Sei que não são sempre os mesmos, que uns bebem Licor Beirão e outros J&B, que uns fumam Gigante e outros Marlboro, que uns são do Sporting e outros do Benfica, mas suspeito que é mais aquilo que os une: não apenas essa mancha indistinta de masculinidade obsoleta - comer muito, beber mais, hostilizar o outro -, mas a sensação de que, enquanto zombies, se revezam todos os dias como consumidores da fábrica do nada.
O Gordinho e o Gadelhudo
Nestas noites de férias escolares, posso ouvir as suas vozes pré-adolescentes na sede do grupo recreativo, durante um jogo na TV, ou gritando "Passa, passa!", nas peladinhas no largo. O Gordinho e o Gadelhudo são uma dupla sem par, discutem transferências, analisam o futebol internacional, imitam os penteados dos seus ídolos e limpam os jogos todos com goleadas, em grande parte porque os oponentes, nas sessões de "dois para dois com balizas pequenas", ainda frequentam a primária.
No outro dia, um dos mais novos fez uma cueca ao Gordinho e soltei um Oh! de deslumbramento e de escárnio, tal qual fazia quando assumíamos os nomes dos jogadores da Laranja Mecânica de 1988, nos campos pelados da escola, ou quando vi o Figo sentar o Schmeichel e sorrir antes de atirar para a baliza, enfim, a superação do outro como parte importante e empolgante do futebol, de preferência com beleza e engenho.
Quantos anos desse futebol têm pela frente o Gordinho e o Gadelhudo até perceberem a contradição de amarem e de seguirem obsessivamente aquilo que é tantas vezes sujo, corrupto, ganancioso e inconsequente?
Talvez seja a minha inveja da inocência e do entusiasmo dos miúdos em relação ao futebol, algo que perdi há algum tempo; mas ponho-me a pensar que há coisas que envelhecem mal, o consumo glutão de bola faz parte da lista.
Despeitado pela cueca e pelo meu Oh!, ou como se soubesse que lhe estou a estragar as ilusões, o Gordinho pega no esférico e impõe-se, do meio-campo, com um petardo à baliza. Golo. Festejos de final. Depois, de cara séria, olha para mim como se para os adeptos adversários. Coloca o indicador à frente da boca. E manda-me calar.

_Conteúdo do material_:
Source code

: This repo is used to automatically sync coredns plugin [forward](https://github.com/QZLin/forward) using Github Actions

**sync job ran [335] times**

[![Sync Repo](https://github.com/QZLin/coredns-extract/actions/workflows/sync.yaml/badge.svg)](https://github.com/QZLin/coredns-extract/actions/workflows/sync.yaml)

_Tarefa atribuída A_: Segundo o excerto, de onde remata o Gordinho quando marca o golo?
_Tarefa atribuída B_: Transcreva o trecho do excerto que começa nas palavras "No outro dia, um" e termina depois de "beleza e engenho.".
Responda com base apenas no excerto, sem recorrer ao material.

_Resultado do exercício A_: Do meio-campo.

_Resultado do exercício B_:
No outro dia, um dos mais novos fez uma cueca ao Gordinho e soltei um Oh! de deslumbramento e de escárnio, tal qual fazia quando assumíamos os nomes dos jogadores da Laranja Mecânica de 1988, nos campos pelados da escola, ou quando vi o Figo sentar o Schmeichel e sorrir antes de atirar para a baliza, enfim, a superação do outro como parte importante e empolgante do futebol, de preferência com beleza e engenho.